───── EXTRAIT À LIRE

Après The Servant (1963), Joseph Losey continue sa collaboration scénaristique avec le dramaturge britannique Harold Pinter, collaboration qui s’achèvera en 1971 avec Le Messager. Grand prix du jury lors du festival de Cannes et Prix de l’union internationale de la critique en 1967, Accident est un drame construit en flash-back et dont le seul point de vue – scénaristique, psychologique, cinématographique – se concentre exclusivement sur le personnage principal. C’est ainsi l’âme d’un homme qui est disséqué par le biais d’une mise en scène implacable.
William, étudiant à Oxford, se tue en se rendant chez son professeur de philosophie, Stephen. Sa fiancée, Anna, sort indemne et est recueillie secrètement par le quadragénaire. Pendant que la jeune femme tente de ressurgir de ce drame, Stephen se remémore les passions qui ont entouré la belle Anna, une princesse autrichienne.
Dès le début, place est faite à une mise en scène qui intrigue par le biais d’un plan très long sur la façade d’une demeure, zoom avant, et le bruit d’un accident de voiture en off. Ensuite, une série de plans très courts, n’ayant en apparence aucun rapport entre eux, font basculer ce banal accident en tragédie énigmatique. Le film est alors littéralement porté par le regard de Stephen qui en voyant le visage ensanglanté de William aperçoit aussi la robe blanche immaculée de sa fiancée. Peu de dialogues et la lenteur de certaines actions donne bien au contraire un point de vue unique sur chaque scène. Joseph Losey fait alors un travail acharné sur les amorces qui viennent cerner le second plan de l’image.

──────────
───── DONNÉES ENREGISTRÉES

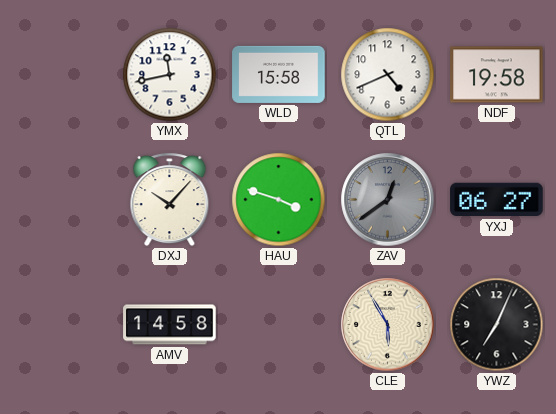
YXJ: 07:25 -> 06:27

──────────

CONSIGNE 1:
Répondez à ces questions sur le texte consacré au film Accident :
(a) Avec quel film s'achèvera la collaboration entre Joseph Losey et Harold Pinter ?
(b) Dans quelle ville William fait-il ses études ?
(c) De quelle couleur est la robe qu'aperçoit Stephen ?
CONSIGNE 2: Restituez mot pour mot le passage du texte consacré au film Accident qui commence par « Dès le début, place » et se poursuit jusqu'à « plan de l’image. ».
CONSIGNE 3: Prolongez le texte consacré au film Accident à partir de sa dernière phrase.

RÉPONSE 1:
(a) Le Messager, en 1971.
(b) À Oxford.
(c) Blanche.

RÉPONSE 2:
Dès le début, place est faite à une mise en scène qui intrigue par le biais d’un plan très long sur la façade d’une demeure, zoom avant, et le bruit d’un accident de voiture en off. Ensuite, une série de plans très courts, n’ayant en apparence aucun rapport entre eux, font basculer ce banal accident en tragédie énigmatique. Le film est alors littéralement porté par le regard de Stephen qui en voyant le visage ensanglanté de William aperçoit aussi la robe blanche immaculée de sa fiancée. Peu de dialogues et la lenteur de certaines actions donne bien au contraire un point de vue unique sur chaque scène. Joseph Losey fait alors un travail acharné sur les amorces qui viennent cerner le second plan de l’image.

RÉPONSE 3:
Et ce souci de disséquer finalement le regard de Stephen est d’autant plus impressionnant que le flash-back montre l’évolution du quadragénaire à la vue d’Anna. Pétri de conventions, entre respectabilité et traditions, Stephen, pourtant marié et père de deux enfants (sa femme est encore enceinte), a une situation fort confortable. La venue de deux étudiants beaux, jeunes, aimés et aimants, le pousse à se bouleverser lui-même. Le plan le plus magique est d’ailleurs celui qui réunit les deux mains, celle de Stephen, celle d’Anna, sur une barre en bois. Elle attend la jeune fille que l’homme l’effleure, la touche. Mais rien, Stephen reste silencieux, cette main posée à quelques doigts du désir, zoom arrière, plan taille du couple, et ce détail révélateur (les deux mains) retourne à leur propriétaire.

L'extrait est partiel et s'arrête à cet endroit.